Activity> The pictures do not belong in the copy. Restate all of the records word for word.

┌─ Task input

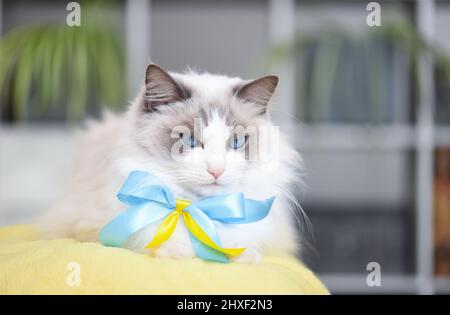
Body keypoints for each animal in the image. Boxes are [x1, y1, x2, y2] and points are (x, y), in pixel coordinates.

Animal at [39, 63, 306, 264]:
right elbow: (149, 239)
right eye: (189, 140)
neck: (196, 208)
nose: (216, 170)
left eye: (237, 142)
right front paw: (176, 252)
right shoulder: (93, 226)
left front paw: (244, 256)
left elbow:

└─

Exercise response>
Body keypoints for each animal in the image. Boxes are [x1, y1, x2, y2] and points are (x, y), in pixel coordinates.

Animal at [39, 63, 306, 264]:
right elbow: (149, 239)
right eye: (189, 140)
neck: (196, 208)
nose: (216, 170)
left eye: (237, 142)
right front paw: (176, 252)
right shoulder: (93, 226)
left front paw: (244, 256)
left elbow:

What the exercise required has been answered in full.